Most are omnivores and have no religious or moral objection to eating meat of any kind, though some fast on Fridays or during Lent mainly for spiritual reasons. Some Christians are vegetarian, and exclude fish, flesh and fowl. Some are vegan, and exclude fish, flesh and fowl, all dairy produce, eggs and honey. Catholics may observe several feast and fast days during the year. They include Christmas, Easter, the Annunciation, Palm Sunday, the Ascension and Pentecost Sunday. The only feast days common to most Protestant and Reformed traditions are Christmas and Easter. Fasting is usually for spiritual reasons such as teaching control of desires, or as a penance for sin. Some Christians now advocate vegetarianism during Lent for the same spiritual reasons.


Food customs are based on the concepts of purity and pollution. Bad food habits are supposed to stop an individual reaching mental, physical and spiritual purity. The main restriction is on eating beef. The cow is regarded as sacred and cannot be eaten. Food that has an “ugly form” is forbidden, for example snails, heads of snakes, crabs and ducks. Many Hindus are vegetarian. Many adhere to the concept of Ahimsa – avoiding inflicting pain on animals and so do not eat them. Pious Hindus will also avoid “over stimulating” foods such as garlic, onions and red-coloured (blood coloured) foods such as tomatoes or red lentils.


Dietary practice is fundamentally about obeying God. All believers obey God by eating the allowed foods (halal) and avoiding the forbidden foods (haram) which are mentioned in the Qur’an. It is God’s commandments that are crucial; the health benefits are secondary. Reciting the name of God (Allah) before eating and thanking God after finishing are the key activities. It is a good thing to eat with the right hand in company. Muslims must pronounce the name of Allah on all animals while slaughtering. Pork, any porcine substance and lard are prohibited. There are other restrictions on diet including:-

  • Gelatine from non-halal meat
  • Meat that is not slaughtered in the prescribed Islamic way
  • Any food or drink with alcohol
  • Blood – direct and indirect


“Kosher” food refers to a sense of that which is legal and approved. Its use comes from marks of approval given by Rabbis to assure purchasers that food products have been produced in accordance with the Kashrut laws. The Jewish leaders of the early church considered whether the Gentile believers should be instructed to keep the Jewish food laws, but they settled on three recommendations:-

  • Not to eat meat from animals which had been strangled
  • Not to eat the blood
  • Not to eat meat sacrificed to idols

The restriction on pork is the best known law. Fish with scales are clean while other fish and shell fish are not. Jews will not mix meat and milk, either for dishes like Lasagne or following a meat dish with a milk pudding.

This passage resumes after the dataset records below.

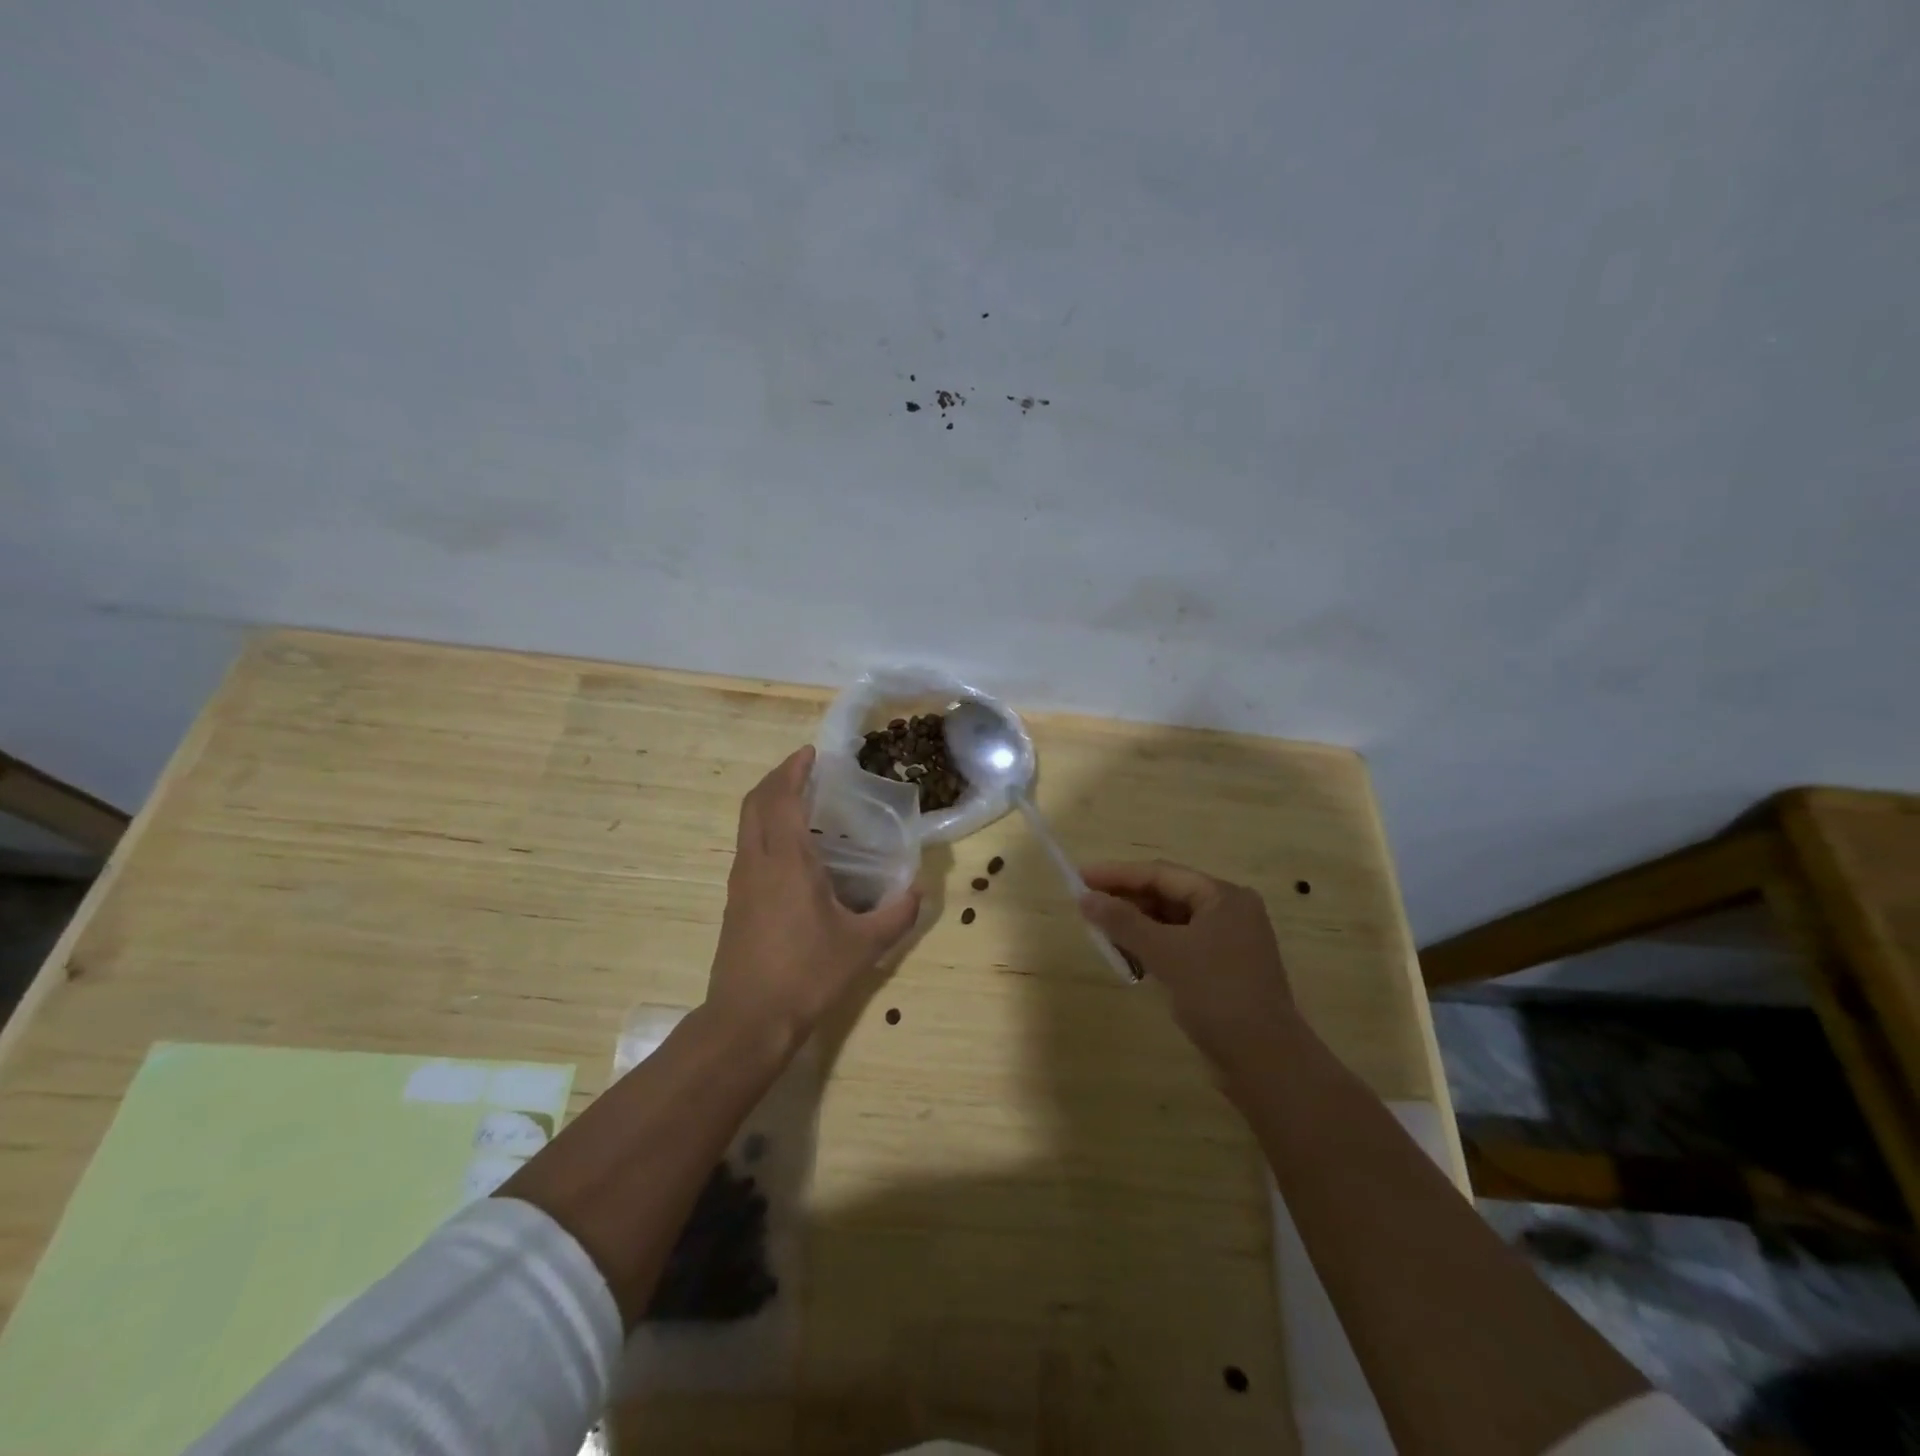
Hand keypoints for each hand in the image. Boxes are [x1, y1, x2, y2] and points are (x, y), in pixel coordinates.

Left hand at [706, 746, 921, 1048]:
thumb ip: (897, 914)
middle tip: (806, 769)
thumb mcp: (863, 945)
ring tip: (802, 803)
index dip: (794, 770)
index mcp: (785, 860)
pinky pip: (748, 848)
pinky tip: (792, 851)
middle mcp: (756, 862)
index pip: (782, 798)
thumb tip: (918, 891)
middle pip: (756, 803)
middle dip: (778, 779)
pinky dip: (765, 829)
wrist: (748, 1020)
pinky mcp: (735, 903)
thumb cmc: (806, 974)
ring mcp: (740, 882)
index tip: (811, 752)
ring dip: (769, 803)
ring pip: (747, 825)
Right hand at [1079, 860, 1298, 1072]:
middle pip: (1167, 894)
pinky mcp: (1223, 969)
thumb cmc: (1217, 995)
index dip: (1118, 874)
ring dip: (1137, 925)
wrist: (1265, 1061)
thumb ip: (1123, 922)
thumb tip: (1086, 899)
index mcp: (1223, 896)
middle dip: (1126, 900)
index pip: (1162, 874)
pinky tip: (1128, 956)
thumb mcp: (1165, 953)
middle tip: (1087, 905)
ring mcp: (1228, 941)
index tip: (1081, 876)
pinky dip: (1153, 946)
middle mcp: (1229, 911)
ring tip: (1101, 931)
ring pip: (1172, 921)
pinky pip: (1180, 944)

Alcohol, tobacco, narcotic or intoxicating drugs are banned substances. Any baptised Sikh who is found to have taken one of these substances will not only have to do a penance in front of their entire community, but may even have to face the shame of being re-baptised all over again to wash away their transgression. For some Sikhs, this prohibition extends to cover all meat and meat products, no matter how the animal is slaughtered. It may even include eggs, fish, milk and other dairy products too. For others, the meaning is much more limited and all meat apart from halal, kosher, beef and pork products may be eaten.